• _DIRECTIONS_: Starting at the beginning of the items and ending with the line that contains "uygulamaları seçin.", render each line as one string in a JSON list and skip blank lines. Leave the pictures out of the answer.
Start of SOURCE RECORDS
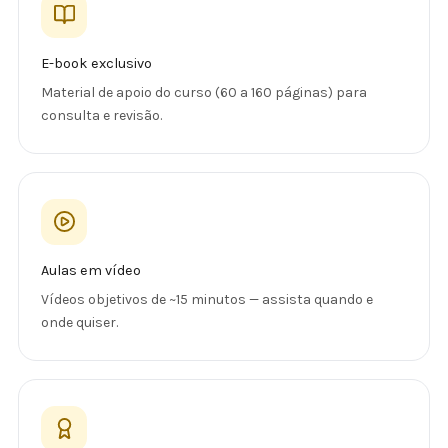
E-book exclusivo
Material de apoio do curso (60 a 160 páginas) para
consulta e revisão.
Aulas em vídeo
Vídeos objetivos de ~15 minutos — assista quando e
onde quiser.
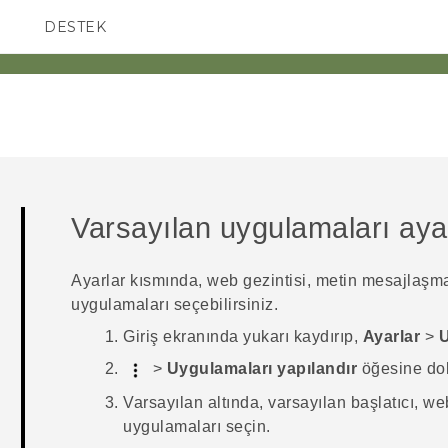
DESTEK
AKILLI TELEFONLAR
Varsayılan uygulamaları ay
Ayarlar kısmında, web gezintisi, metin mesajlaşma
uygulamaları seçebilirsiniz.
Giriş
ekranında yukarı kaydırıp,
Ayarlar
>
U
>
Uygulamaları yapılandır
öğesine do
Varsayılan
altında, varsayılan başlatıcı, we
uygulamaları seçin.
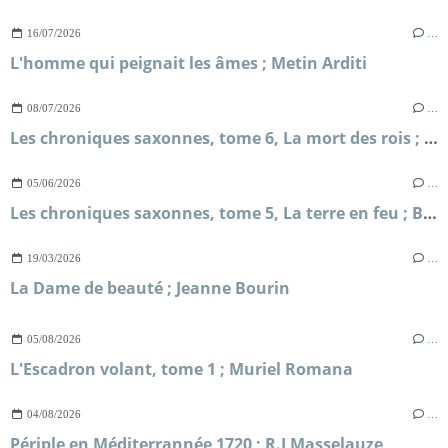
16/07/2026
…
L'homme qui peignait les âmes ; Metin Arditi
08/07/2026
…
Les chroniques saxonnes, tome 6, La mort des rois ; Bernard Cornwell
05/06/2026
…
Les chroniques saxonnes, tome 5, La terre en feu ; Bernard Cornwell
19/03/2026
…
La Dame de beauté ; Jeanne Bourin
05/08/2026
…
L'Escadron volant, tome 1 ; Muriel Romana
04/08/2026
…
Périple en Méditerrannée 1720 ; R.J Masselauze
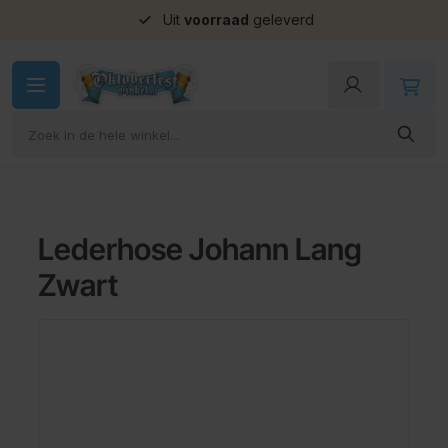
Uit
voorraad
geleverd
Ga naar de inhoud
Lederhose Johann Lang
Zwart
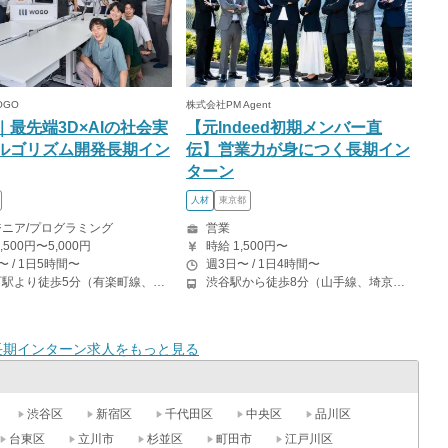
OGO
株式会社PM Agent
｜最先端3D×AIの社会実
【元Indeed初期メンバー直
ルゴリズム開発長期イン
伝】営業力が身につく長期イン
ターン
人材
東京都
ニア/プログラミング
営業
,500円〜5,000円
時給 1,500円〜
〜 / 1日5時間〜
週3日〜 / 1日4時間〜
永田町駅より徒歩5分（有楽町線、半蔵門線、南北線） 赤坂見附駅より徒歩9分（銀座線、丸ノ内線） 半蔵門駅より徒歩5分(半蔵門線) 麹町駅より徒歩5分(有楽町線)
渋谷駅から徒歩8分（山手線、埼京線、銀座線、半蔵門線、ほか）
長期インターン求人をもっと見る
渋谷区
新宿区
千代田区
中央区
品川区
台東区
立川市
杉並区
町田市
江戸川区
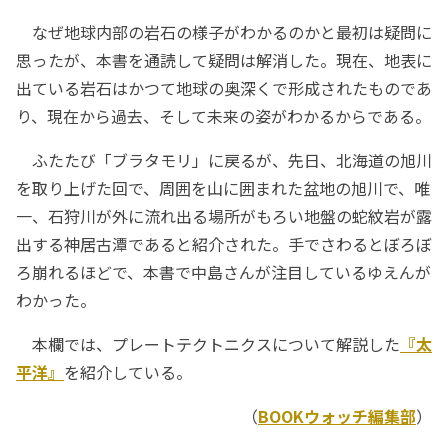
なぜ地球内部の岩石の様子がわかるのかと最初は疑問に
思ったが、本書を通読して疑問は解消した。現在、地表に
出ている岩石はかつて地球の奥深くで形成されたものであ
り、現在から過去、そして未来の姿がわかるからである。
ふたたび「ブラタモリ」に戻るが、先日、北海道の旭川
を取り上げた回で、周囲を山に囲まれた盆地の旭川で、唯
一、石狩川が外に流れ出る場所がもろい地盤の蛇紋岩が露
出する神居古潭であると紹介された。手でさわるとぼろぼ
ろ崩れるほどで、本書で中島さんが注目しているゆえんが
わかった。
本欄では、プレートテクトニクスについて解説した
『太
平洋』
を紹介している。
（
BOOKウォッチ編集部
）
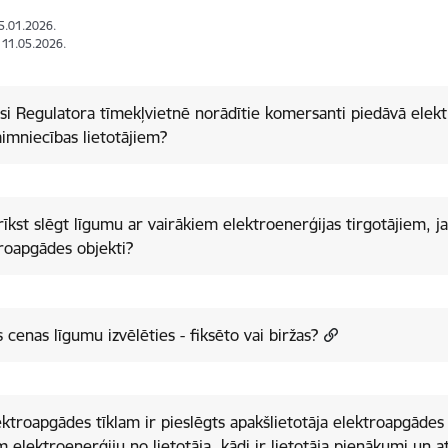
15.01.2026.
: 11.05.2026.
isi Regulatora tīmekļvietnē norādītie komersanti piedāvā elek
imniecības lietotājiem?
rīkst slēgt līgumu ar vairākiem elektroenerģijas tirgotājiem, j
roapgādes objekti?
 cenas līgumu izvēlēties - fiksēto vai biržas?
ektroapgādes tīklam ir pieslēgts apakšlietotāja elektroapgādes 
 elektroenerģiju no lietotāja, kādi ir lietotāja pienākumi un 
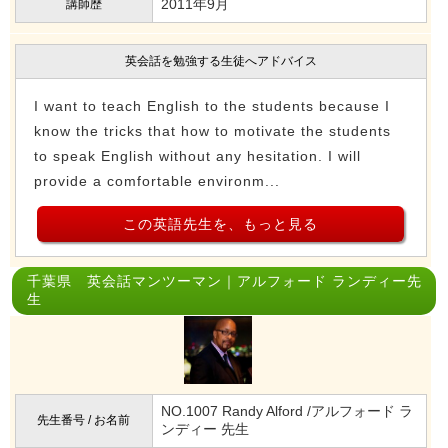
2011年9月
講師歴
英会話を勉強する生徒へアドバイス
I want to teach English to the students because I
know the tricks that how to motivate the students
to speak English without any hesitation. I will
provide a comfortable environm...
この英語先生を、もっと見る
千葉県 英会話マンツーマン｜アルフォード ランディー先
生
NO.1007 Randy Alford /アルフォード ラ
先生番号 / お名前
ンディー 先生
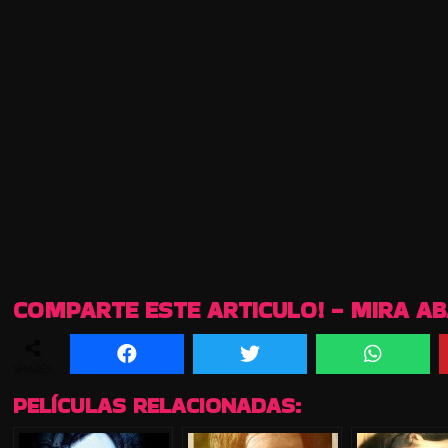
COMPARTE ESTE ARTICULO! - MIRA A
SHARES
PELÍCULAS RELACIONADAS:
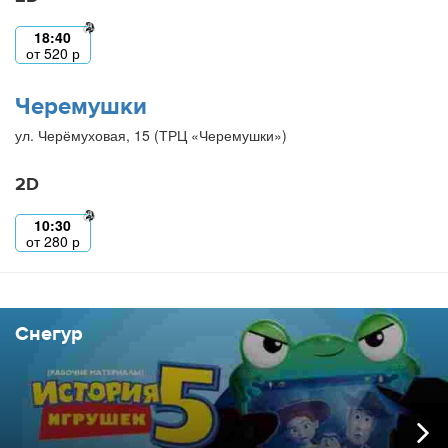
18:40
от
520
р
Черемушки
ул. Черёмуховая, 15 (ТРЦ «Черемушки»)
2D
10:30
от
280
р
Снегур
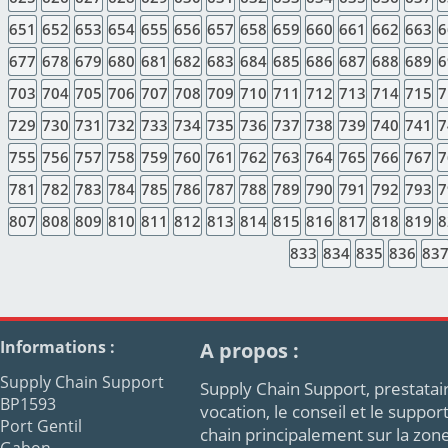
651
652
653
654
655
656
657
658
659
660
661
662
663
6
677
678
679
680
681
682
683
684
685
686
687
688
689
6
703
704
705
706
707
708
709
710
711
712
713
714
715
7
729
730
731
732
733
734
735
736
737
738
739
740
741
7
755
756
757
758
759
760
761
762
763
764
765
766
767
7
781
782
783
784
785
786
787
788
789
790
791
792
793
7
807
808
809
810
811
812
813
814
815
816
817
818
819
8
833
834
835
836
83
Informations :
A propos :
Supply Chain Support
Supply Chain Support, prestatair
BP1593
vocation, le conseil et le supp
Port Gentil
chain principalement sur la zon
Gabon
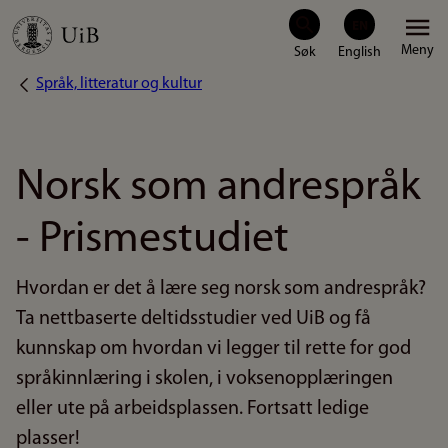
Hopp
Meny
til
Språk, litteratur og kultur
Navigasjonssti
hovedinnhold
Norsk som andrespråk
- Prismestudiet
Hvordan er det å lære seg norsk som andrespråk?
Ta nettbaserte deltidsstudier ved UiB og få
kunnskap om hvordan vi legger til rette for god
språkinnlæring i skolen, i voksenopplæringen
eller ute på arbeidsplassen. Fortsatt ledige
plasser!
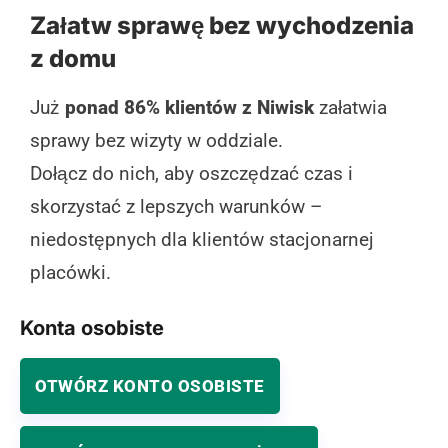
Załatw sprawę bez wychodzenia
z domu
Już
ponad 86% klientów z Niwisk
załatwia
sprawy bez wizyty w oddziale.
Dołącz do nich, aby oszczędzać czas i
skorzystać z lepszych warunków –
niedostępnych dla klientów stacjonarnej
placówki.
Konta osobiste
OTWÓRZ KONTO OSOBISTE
End of SOURCE RECORDS
• _ANSWER TO THE PROBLEM_:
[
  "E-book exclusivo",
  "Material de apoio do curso (60 a 160 páginas) para",
  "consulta e revisão.",
  "Aulas em vídeo",
  "Vídeos objetivos de ~15 minutos — assista quando e",
  "onde quiser.",
  "DESTEK",
  "AKILLI TELEFONLAR",
  "Varsayılan uygulamaları ay",
  "Ayarlar kısmında, web gezintisi, metin mesajlaşma",
  "uygulamaları seçebilirsiniz.",
  "Giriş",
  "ekranında yukarı kaydırıp,",
  "Ayarlar",
  ">",
  "U",
  ">",
  "Uygulamaları yapılandır",
  "öğesine do",
  "Varsayılan",
  "altında, varsayılan başlatıcı, we",
  "uygulamaları seçin."
]